Reading passage
########

On August 4, 1965, subject to confirmation of the legality of the practice, the trustees voted to compensate the Association (Management) Trustees as a regular expense for attending trustee meetings. After receiving conflicting advice on this point, the Association trustees unanimously voted to compensate themselves, the Union trustees voted against it, and the deadlock ensued.
The Association trustees then filed their petition praying for an order naming an impartial arbitrator to resolve the deadlock and for 'a declaratory decree as to the legality of the resolution as proposed by the Association Trustees so that the Trustees may proceed in the administration of the Trust as herein set forth'.
This was met by a motion to dismiss on the ground that the petition for appointment of the arbitrator failed to state a cause of action or a claim for which relief could be granted and, further, that the deadlock involved a legal issue beyond the power of an umpire as it could only be determined by a court of competent jurisdiction. Upon consideration of the briefs of the parties, the petition was dismissed and the Association trustees have appealed.

########

Assignment A
In the trustee deadlock passage, on what date did the trustees vote to compensate the Association trustees for attending trustee meetings?
Assignment B
Render this sentence from the trustee deadlock passage in Spanish: "Upon consideration of the briefs of the parties, the petition was dismissed and the Association trustees have appealed."
The records are not needed.

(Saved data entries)
########

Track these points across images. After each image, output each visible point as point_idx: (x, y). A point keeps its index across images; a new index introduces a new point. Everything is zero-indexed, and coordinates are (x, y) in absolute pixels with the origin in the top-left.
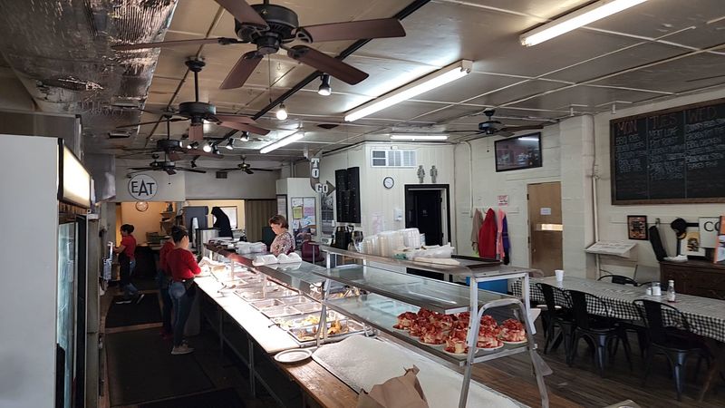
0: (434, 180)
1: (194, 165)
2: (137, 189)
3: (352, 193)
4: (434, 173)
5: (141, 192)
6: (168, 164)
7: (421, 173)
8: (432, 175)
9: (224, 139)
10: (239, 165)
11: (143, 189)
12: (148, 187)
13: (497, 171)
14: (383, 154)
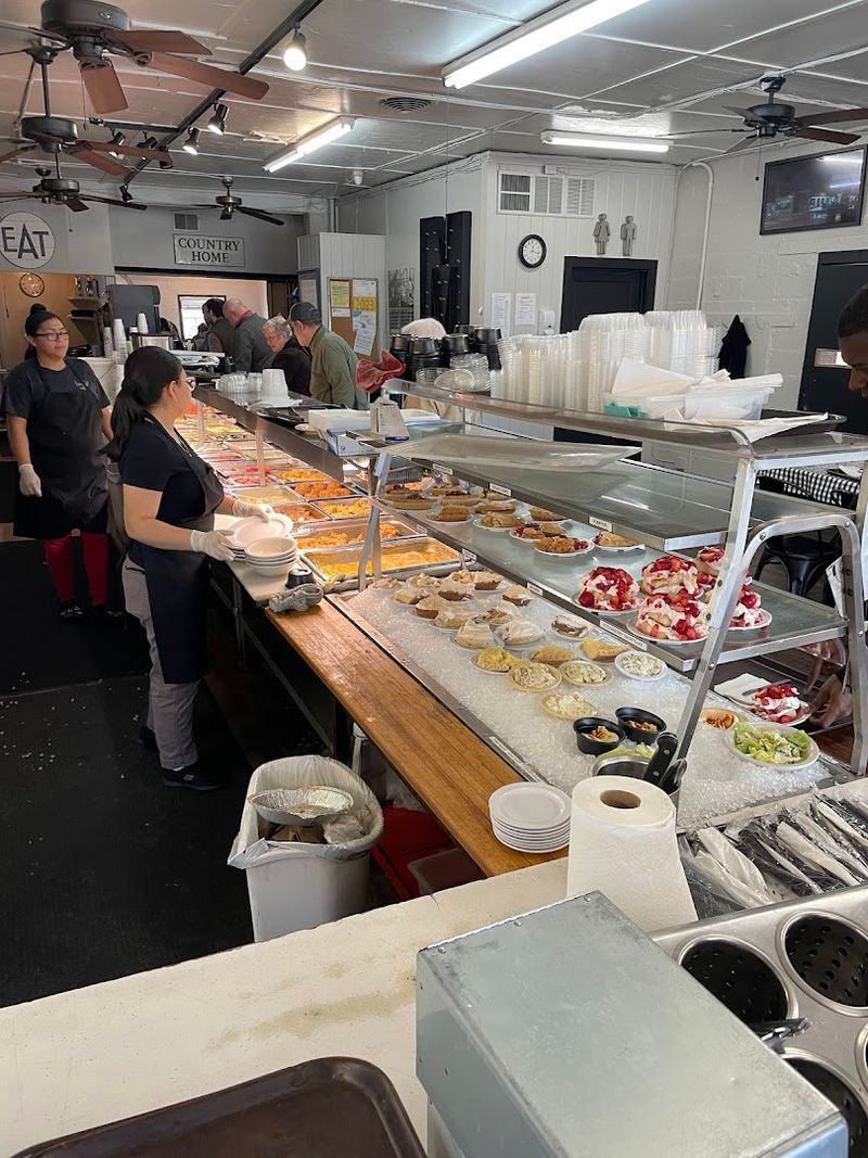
0: (626, 249)
1: (126, 196)
2: (14, 244)
3: (455, 271)
4: (627, 234)
5: (22, 250)
6: (63, 185)
7: (601, 232)
8: (624, 238)
9: (179, 131)
10: (220, 199)
11: (27, 246)
12: (35, 239)
13: (763, 233)
14: (524, 181)
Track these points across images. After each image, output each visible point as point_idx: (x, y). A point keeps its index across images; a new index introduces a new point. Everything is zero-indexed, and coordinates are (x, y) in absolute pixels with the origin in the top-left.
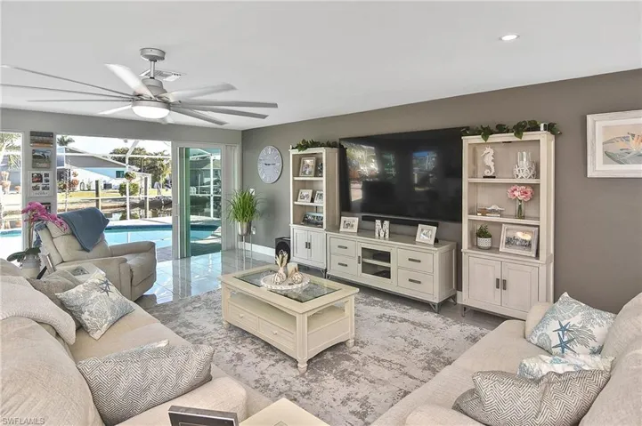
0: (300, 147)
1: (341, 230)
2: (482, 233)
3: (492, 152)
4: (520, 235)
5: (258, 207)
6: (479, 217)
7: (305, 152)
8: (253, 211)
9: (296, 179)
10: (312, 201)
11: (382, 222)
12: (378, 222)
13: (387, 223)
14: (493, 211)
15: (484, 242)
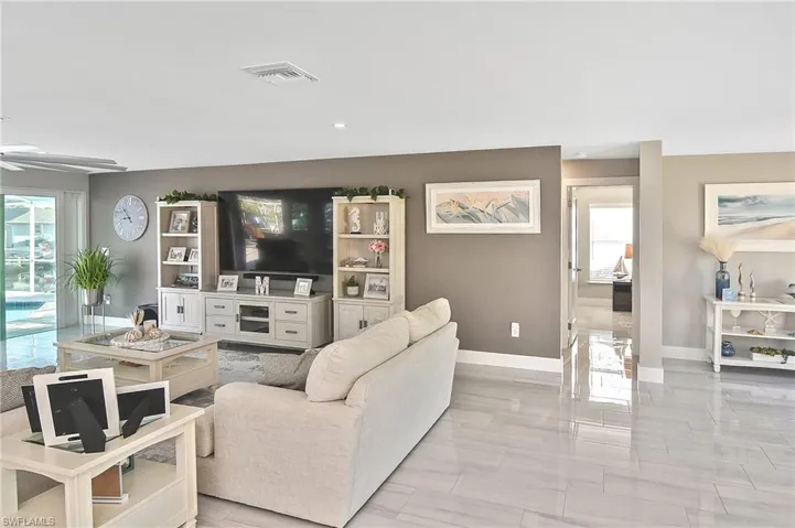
0: (169, 199)
1: (219, 288)
2: (352, 283)
3: (358, 211)
4: (377, 283)
5: (114, 270)
6: (347, 268)
7: (175, 205)
8: (106, 276)
9: (164, 235)
10: (186, 259)
11: (262, 279)
12: (258, 278)
13: (267, 279)
14: (360, 263)
15: (353, 290)
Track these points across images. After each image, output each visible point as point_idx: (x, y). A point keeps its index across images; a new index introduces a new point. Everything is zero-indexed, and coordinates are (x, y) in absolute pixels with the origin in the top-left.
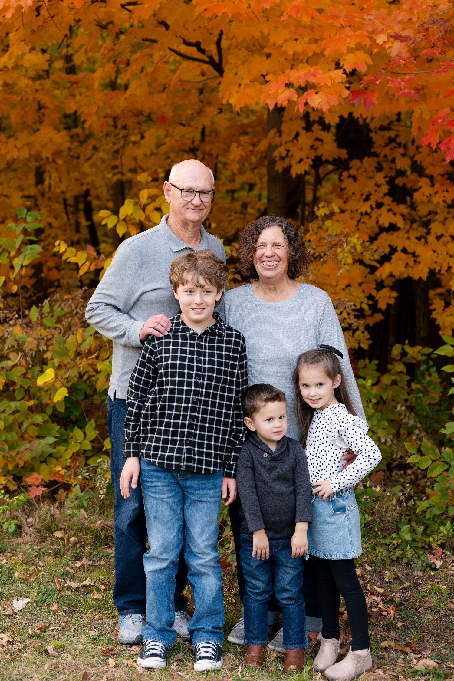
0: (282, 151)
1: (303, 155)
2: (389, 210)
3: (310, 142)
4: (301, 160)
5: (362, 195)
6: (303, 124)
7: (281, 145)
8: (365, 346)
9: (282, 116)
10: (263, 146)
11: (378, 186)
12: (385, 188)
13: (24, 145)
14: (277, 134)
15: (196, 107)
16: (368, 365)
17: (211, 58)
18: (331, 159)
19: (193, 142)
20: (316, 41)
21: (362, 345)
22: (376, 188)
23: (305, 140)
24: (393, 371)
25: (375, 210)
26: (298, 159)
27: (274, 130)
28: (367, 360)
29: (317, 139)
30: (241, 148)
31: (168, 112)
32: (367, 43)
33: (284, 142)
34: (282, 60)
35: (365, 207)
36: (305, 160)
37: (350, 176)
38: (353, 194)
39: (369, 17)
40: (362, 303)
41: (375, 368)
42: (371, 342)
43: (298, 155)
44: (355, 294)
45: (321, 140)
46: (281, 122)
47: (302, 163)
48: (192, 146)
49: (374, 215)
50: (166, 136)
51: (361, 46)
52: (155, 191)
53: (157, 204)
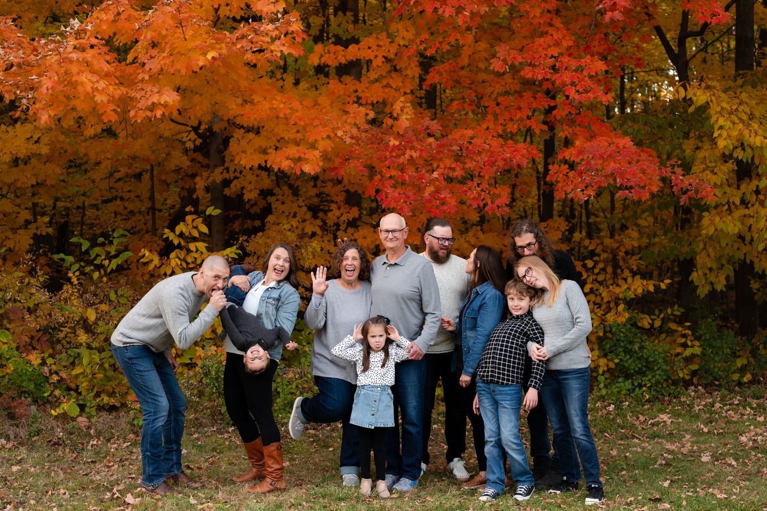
2: (311, 223)
4: (251, 191)
20: (298, 131)
22: (299, 209)
32: (332, 135)
34: (274, 140)
49: (300, 226)
51: (329, 137)
52: (194, 216)
53: (195, 224)
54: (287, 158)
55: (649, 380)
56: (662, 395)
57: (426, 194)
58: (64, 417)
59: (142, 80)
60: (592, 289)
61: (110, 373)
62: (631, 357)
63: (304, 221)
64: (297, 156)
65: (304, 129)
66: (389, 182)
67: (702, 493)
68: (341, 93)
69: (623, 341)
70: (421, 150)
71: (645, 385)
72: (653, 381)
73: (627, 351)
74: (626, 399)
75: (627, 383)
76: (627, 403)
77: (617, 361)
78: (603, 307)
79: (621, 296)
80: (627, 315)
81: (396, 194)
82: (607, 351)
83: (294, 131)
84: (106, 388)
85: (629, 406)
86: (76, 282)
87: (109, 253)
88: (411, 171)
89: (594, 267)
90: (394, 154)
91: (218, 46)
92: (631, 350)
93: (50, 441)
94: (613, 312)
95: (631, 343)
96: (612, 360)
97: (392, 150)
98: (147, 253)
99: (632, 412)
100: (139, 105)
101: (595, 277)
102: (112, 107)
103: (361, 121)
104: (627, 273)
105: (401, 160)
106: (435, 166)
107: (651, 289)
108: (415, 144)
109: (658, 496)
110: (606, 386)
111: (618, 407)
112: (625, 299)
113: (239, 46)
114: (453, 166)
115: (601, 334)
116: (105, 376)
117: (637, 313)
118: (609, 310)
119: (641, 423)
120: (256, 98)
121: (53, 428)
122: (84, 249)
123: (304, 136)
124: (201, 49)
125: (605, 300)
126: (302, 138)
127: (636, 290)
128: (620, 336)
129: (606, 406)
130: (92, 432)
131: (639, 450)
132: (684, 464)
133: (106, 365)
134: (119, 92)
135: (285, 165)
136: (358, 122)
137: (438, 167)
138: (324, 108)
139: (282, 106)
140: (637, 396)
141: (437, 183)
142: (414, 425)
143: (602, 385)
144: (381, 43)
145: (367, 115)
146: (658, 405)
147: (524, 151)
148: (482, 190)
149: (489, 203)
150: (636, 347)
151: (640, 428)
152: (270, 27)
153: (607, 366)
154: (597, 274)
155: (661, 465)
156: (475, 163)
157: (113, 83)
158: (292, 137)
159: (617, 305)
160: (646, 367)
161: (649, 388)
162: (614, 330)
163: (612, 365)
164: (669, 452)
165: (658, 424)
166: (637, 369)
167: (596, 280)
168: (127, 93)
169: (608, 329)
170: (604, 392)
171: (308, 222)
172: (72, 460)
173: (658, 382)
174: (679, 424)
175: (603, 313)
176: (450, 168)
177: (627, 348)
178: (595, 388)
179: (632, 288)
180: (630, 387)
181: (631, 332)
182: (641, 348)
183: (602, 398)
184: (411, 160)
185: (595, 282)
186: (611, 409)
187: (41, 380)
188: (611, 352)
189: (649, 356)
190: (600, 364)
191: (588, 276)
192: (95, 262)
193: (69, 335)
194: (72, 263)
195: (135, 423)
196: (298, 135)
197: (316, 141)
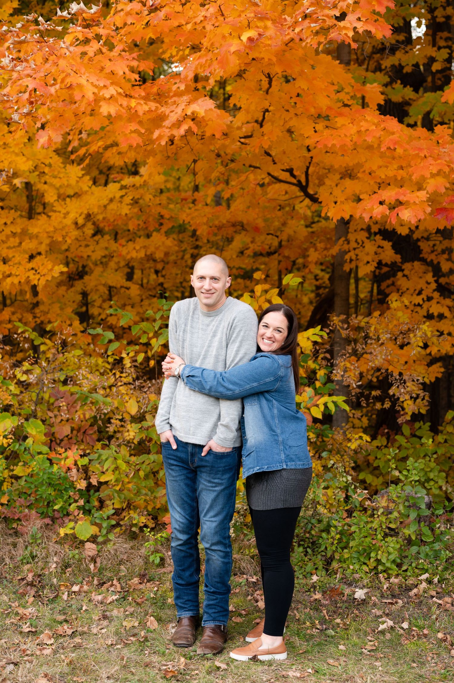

########

Task output A
August 4, 1965

Task output B
Tras considerar los escritos de las partes, la petición fue desestimada y los fideicomisarios de la Asociación han apelado.